Accounting for batch effects

3DGenomes / binless

Resolution-independent normalization of Hi-C data

GNU Lesser General Public License v3.0

7 stars 2 forks source link

Accounting for batch effects #14

Open bontus opened 5 years ago

bontus commented 5 years ago

Hi, I was wondering if there is a way to include batches in the binless analyses. I have 4 conditions, of which two have 3 replicates (control & treatment) and two have only 2 replicates (control + inhibitor as well as treatment + inhibitor). We are interested in detecting differences induced by treatment and dependent on the inhibitor but already noticed that one of our replicate batches clusters separately (globally the same changes are still visible though). Any advice is greatly appreciated! Best regards

yannickspill commented 5 years ago

It depends on what you exactly call batch effects. There is some accounting for that in binless, by default. However, could you maybe explain how you see the batch effect, i.e. does it affect the diagonal decay, the biases etc?

bontus commented 5 years ago

The decay values are indeed different (i.e. smaller in batch 3 compared to batch 1&2), and I mainly noticed the differences in downstream calculations when looking at TAD borders and compartment strength. However, I realize that my question was somewhat arbitrary as I am mostly interested in accounting for batch effects during the difference test implemented in binless. Basically, my question could be translated to: can _detect_binlessdifferences() use pairing information (akin to a paired t-test)? _read_andprepare()_ does provide the replicate parameter, but I did not see any other function make use of it. Best

yannickspill commented 5 years ago

In general, detect_binless_differences pairs the samples, so acts like a paired t-test, albeit more complicated because it takes into account the neighborhood of each pixel. In that sense, batch effects are already accounted for.
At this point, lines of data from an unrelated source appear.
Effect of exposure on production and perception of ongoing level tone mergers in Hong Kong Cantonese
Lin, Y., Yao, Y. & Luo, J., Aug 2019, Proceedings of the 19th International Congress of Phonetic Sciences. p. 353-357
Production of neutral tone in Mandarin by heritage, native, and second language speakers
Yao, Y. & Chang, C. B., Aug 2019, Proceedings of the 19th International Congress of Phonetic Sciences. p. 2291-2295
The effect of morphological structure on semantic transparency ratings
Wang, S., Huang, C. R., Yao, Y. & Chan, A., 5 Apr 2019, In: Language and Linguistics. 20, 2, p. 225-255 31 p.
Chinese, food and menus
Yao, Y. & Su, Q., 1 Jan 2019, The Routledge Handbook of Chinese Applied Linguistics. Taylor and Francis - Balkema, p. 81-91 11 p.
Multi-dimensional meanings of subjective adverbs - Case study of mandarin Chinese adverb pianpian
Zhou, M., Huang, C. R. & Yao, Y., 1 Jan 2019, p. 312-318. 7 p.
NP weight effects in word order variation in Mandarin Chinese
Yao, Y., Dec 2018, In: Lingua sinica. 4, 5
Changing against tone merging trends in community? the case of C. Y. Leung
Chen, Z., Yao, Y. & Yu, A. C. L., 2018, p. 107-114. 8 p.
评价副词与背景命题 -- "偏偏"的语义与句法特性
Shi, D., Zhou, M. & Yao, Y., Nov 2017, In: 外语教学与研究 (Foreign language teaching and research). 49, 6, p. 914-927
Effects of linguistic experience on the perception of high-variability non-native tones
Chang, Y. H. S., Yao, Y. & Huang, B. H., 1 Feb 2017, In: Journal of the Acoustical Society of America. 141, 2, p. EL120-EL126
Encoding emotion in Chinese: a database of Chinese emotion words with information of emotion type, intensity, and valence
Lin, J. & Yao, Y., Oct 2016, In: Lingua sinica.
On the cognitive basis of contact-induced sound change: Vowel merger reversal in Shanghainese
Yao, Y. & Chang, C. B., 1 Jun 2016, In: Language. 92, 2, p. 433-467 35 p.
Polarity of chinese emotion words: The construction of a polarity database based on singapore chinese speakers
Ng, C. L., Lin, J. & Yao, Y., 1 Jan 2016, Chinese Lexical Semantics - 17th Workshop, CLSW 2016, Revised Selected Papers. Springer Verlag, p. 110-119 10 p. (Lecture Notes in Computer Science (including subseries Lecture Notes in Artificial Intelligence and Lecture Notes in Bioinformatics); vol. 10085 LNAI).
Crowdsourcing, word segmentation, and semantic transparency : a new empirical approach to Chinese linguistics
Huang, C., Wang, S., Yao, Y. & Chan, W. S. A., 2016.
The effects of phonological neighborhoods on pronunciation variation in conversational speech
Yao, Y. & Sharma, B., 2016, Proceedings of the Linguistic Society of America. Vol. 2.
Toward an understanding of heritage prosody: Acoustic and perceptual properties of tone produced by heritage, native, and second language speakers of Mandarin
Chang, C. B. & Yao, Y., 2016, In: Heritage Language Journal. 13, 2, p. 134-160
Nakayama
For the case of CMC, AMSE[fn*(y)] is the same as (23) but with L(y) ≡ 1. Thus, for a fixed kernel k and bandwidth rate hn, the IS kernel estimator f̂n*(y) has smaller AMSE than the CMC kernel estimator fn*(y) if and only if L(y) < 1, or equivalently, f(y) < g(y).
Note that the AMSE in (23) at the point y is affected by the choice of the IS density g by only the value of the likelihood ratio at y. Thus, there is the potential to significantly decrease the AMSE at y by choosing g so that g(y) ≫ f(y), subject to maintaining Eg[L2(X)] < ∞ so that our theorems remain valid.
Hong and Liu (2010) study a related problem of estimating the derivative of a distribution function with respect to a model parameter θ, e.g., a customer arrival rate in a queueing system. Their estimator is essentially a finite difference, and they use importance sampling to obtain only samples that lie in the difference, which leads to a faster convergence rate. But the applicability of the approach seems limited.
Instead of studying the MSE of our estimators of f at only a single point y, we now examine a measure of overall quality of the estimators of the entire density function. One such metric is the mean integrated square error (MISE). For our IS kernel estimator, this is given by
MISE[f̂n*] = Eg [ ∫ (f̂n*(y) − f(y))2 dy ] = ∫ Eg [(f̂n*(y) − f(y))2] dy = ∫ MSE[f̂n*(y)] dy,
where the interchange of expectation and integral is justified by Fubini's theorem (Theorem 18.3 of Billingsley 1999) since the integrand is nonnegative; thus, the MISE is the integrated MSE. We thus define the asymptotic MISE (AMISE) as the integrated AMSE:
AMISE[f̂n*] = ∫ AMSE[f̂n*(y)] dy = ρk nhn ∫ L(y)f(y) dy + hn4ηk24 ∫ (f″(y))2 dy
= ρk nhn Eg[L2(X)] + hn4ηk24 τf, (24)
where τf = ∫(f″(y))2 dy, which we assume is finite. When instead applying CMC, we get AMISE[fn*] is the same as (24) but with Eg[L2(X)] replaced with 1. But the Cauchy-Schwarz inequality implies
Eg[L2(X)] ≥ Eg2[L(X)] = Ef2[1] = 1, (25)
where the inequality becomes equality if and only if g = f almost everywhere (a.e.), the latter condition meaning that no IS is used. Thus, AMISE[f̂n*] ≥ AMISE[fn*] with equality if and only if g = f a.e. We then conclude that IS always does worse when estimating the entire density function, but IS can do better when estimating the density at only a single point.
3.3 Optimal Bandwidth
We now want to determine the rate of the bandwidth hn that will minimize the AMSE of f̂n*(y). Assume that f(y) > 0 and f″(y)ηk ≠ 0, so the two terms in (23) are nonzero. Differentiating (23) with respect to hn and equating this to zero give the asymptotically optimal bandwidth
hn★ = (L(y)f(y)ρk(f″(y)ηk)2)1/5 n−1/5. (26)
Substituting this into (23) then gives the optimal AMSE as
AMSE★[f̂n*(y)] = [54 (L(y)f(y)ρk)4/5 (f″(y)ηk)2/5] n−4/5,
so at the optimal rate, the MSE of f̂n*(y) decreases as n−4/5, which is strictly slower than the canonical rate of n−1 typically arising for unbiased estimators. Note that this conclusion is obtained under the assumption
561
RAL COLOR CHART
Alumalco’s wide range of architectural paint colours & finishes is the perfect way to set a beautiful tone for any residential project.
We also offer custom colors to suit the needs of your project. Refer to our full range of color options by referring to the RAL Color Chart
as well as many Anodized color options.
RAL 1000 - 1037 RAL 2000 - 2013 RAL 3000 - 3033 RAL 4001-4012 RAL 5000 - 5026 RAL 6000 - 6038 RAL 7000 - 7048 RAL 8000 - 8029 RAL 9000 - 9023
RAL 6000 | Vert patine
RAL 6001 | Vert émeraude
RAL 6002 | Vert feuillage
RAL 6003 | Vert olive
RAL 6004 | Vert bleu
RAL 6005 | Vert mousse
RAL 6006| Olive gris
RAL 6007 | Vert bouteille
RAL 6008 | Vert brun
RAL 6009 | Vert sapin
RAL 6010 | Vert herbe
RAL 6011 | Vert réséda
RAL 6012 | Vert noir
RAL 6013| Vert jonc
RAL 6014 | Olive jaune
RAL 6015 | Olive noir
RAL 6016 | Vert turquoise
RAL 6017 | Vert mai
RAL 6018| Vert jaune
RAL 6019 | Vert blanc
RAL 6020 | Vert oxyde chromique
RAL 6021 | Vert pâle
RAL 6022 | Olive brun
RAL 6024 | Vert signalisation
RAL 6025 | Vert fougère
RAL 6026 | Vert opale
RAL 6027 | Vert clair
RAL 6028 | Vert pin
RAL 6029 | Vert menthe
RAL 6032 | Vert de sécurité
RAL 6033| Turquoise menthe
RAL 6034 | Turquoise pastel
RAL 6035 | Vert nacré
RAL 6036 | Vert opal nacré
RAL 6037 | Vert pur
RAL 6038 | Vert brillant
The replicate parameter in read_and_prepare serves essentially to have a different name for each sample. If you want to model a different decay, you could adapt the condition or enzyme fields of read_and_prepare, and then play with the different.decays argument of merge_cs_norm_datasets

Also, in difference detection, did you group your datasets before, or did you call differences in each dataset individually?

bontus commented 5 years ago

Also, in difference detection, did you group your datasets before, or did you call differences in each dataset individually?

I grouped them after normalization and before calling _detect_binlessinteractions().

The replicate parameter in read_and_prepare serves essentially to have a different name for each sample. If you want to model a different decay, you could adapt the condition or enzyme fields of read_and_prepare, and then play with the different.decays argument of merge_cs_norm_datasets

Alright, I will give that a try.

In general, detect_binless_differences pairs the samples, so acts like a paired t-test, albeit more complicated because it takes into account the neighborhood of each pixel. In that sense, batch effects are already accounted for.

That's great to hear, but I am still wondering which information is used to pair the samples if it is not explicitly provided by the user?

yannickspill commented 5 years ago

I am still wondering which information is used to pair the samples if it is not explicitly provided by the user?

For difference detection, data is grouped by square bins of size base.res, and compared two by two, taking into account neighbour information. That is done automatically, and does not require user input. A more stricter pairing, in the sense of a patient before and after treatment, would not make sense anyway in this context.